Polizeiaufgebot in der Pulheimer Innenstadt - Infoveranstaltung gegen Nazis
PULHEIM. Ausnahmezustand in Pulheim. Während ein Überwachungshubschrauber über der Stadt kreist, zeigt die Polizei in der Innenstadt massiv Präsenz. Rechtradikale hatten zur Demonstration in Pulheim aufgerufen.
Der Grund: Im Raum 49 des Geschwister-Scholl-Gymnasiums eröffneten Vertreter der Schule, des Jugendclubs "Courage" und des Netzwerkes "Buntes Pulheim" die Ausstellung "Rechts um - und ab durch die Mitte". Gleichzeitig war Hans-Peter Killguss als Gastreferent eingeladen. Der Mitarbeiter der Informations- und Bildungsstelle gegen Rechtsextremismus der Kölner NS-Dokumentationsstelle informierte seine Zuhörer über die verschiedenen Gruppierungen der rechtsextremen Szene.
"Die 'Autonomen Nationalisten Pulheim' haben vor kurzem zu dieser Demonstration gegen die Ausstellung aufgerufen, die über Rassismus und Antisemitismus informiert", sagte Hannes Loh, Lehrer für Deutsch und Geschichte an dem Gymnasium. Aufgrund der jüngsten Krawalle durch Rechtsradikale in Hamburg seien die Verantwortlichen der Schule besorgt gewesen. "Wir wussten nicht, ob wir die Sicherheit der Schüler und der Besucher gewährleisten konnten. Wir haben überlegt, ob wir die Veranstaltung absagen müssen, " so Schulleiter Andreas Niessen.
Deshalb sei kurzfristig eine Krisensitzung einberufen worden. "Die hat uns positiv überrascht", sagte der Schulleiter. "Vertreter aller Parteien, der Bürgerschaft und von Vereinen sowie einfache Bürger haben diese Sitzung besucht, und alle haben das Gleiche gesagt. Sie wollten, dass die Veranstaltung stattfindet und versicherten uns ihrer Unterstützung. Alles andere sei eine Kapitulation vor den Rechtsradikalen." Daher habe man entschieden, die Ausstellung zu eröffnen.
Diese fiel genau auf den Gedenktag zur Kapitulation Nazi-Deutschlands. "Also haben die Rechten vor dem Real-Supermarkt eine Mahnwache postiert unter den Motto: Gegen antideutsche Hetze und Gewalt - für nationalen Sozialismus", sagte Killguss. Es gebe aber noch einen weiteren Grund, warum die Sache brisant sei.

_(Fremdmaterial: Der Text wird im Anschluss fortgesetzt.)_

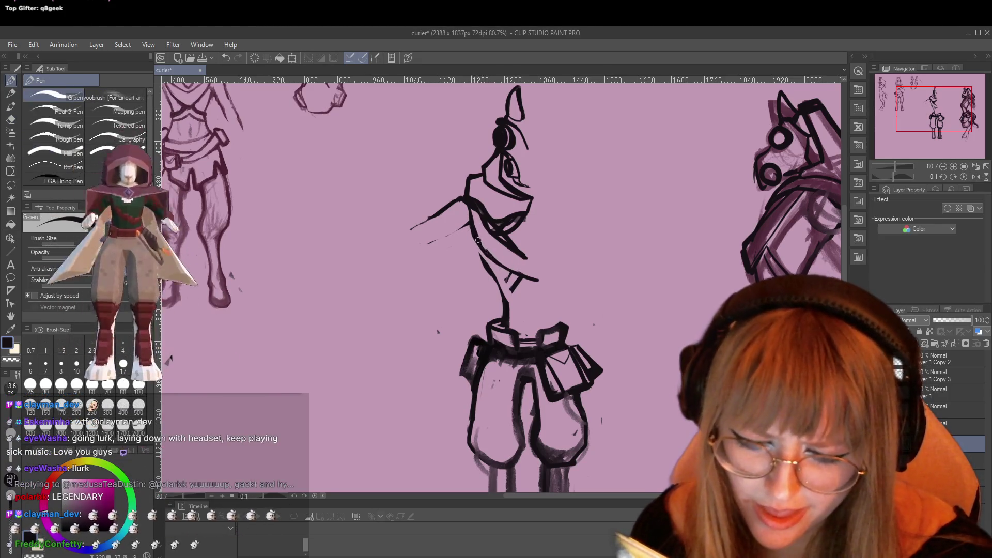
{"action": "key", "text": "e"}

"Die 'Autonomen Nationalisten Pulheim', kurz ANP, erscheinen gut strukturiert und äußerst aktiv. Einer ihrer Gründer ist Axel Reitz, er gehört zu den bekanntesten Rechtsradikalen Deutschlands." So komme es in Pulheim immer wieder zu rechtsextremistischen Straftaten in Verbindung mit Gewalt. Außerdem fände man an Wänden andauernd Schmierereien mit rechtsradikalen Parolen. "Ein 'Höhepunkt' dieser Aktivitäten war der so genannte Geistermarsch durch Pulheim, bei dem Rechtsradikale vor einem halben Jahr nachts durch Pulheim gezogen sind. Die Sache soll gespenstisch gewesen sein."

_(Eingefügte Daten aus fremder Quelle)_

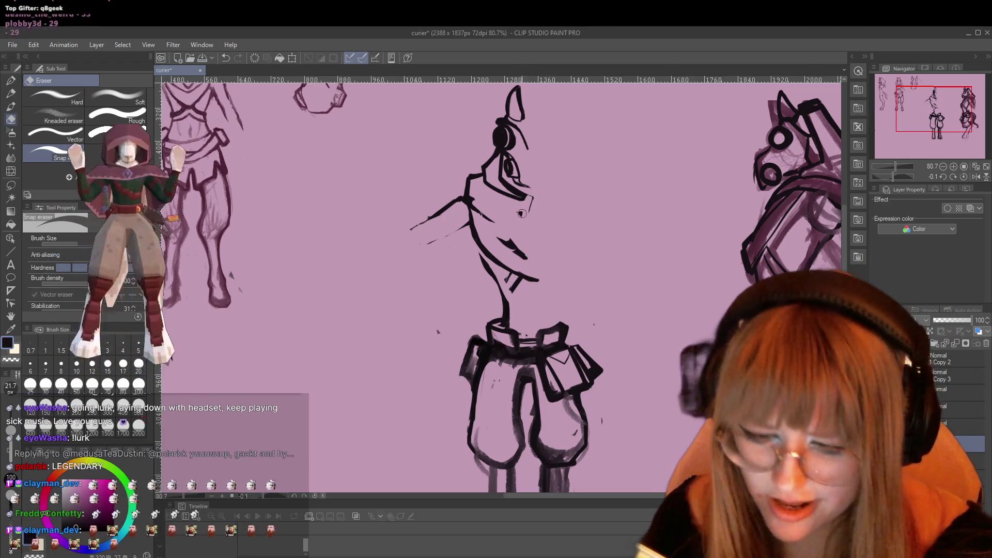
{"action": "key", "text": "p"}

In seinem Vortrag stellte Killguss verschiedene Gruppierungen des rechtsradikalen Spektrums vor, wie die NPD, freie Kameradschaften oder die rechtspopulistische Partei "Pro Köln", die im Kölner Stadtrat vertreten ist. Ein besonderes Augenmerk richtete er auf die "Autonomen Nationalisten". "Sie präsentieren sich mittlerweile wie die 'Autonomen Linken' und sind von diesen kaum noch zu unterscheiden. Das Klischee 'Nazi gleich Glatze und Springerstiefel' stimmt nicht mehr. Rechtsradikale kleiden sich völlig normal und versuchen kommunalpolitische Themen zu besetzen, um zur Mitte der Gesellschaft vorzustoßen." Seinem Vortrag folgte eine Diskussionsrunde.
Schulleiter Niessen äußerte sich zufrieden. "Dass sich so viele Menschen für diese Veranstaltung ausgesprochen haben, zeigt, dass die Rechtsradikalen hier nicht willkommen sind." Zu der gleichen Schlussfolgerung kam auch Hans-Peter Killguss angesichts der Tatsache, dass über 300 Besucher den Weg in das Gymnasium fanden. "Das ist ein klares Zeichen gegen Rechts."

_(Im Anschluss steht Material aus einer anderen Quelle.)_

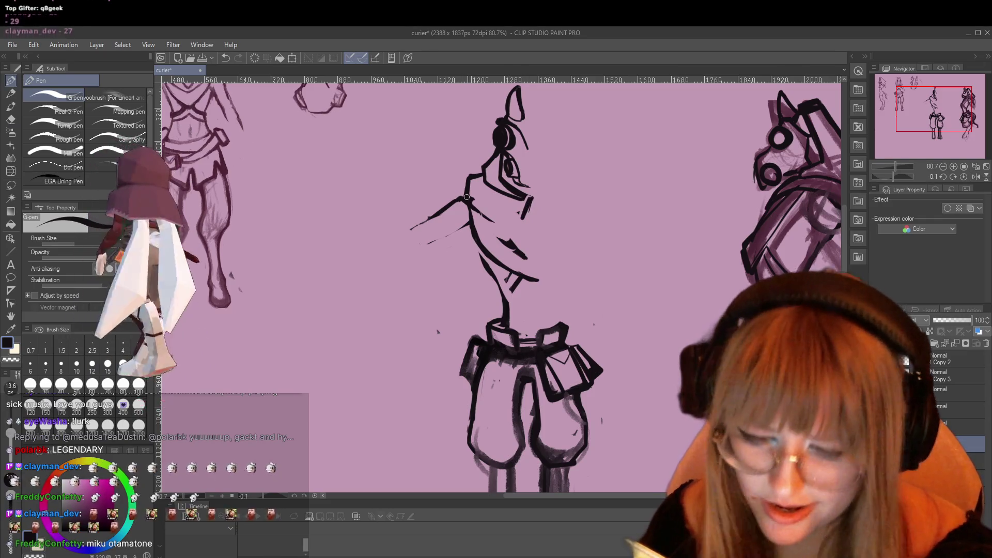
{"action": "left_click_drag", "start_coordinate": [466, 197], "coordinate": [529, 203]}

Polizei zieht radikale Demonstranten aus dem Verkehr
Parallel zu der Veranstaltung in der Schule reihten sich in der Innenstadt dicht an dicht die Einsatzfahrzeuge der Polizei, zu Hunderten bezogen die Beamten Stellung, die man aus Köln, Bonn, Düsseldorf, Aachen und einigen anderen Städten zusammen gezogen hatte. Am Pulheimer Bahnhof zeigte die Bundespolizei Präsenz, weil rechte und linke Gruppierungen Kundgebungen und Protestmärsche angemeldet hatten.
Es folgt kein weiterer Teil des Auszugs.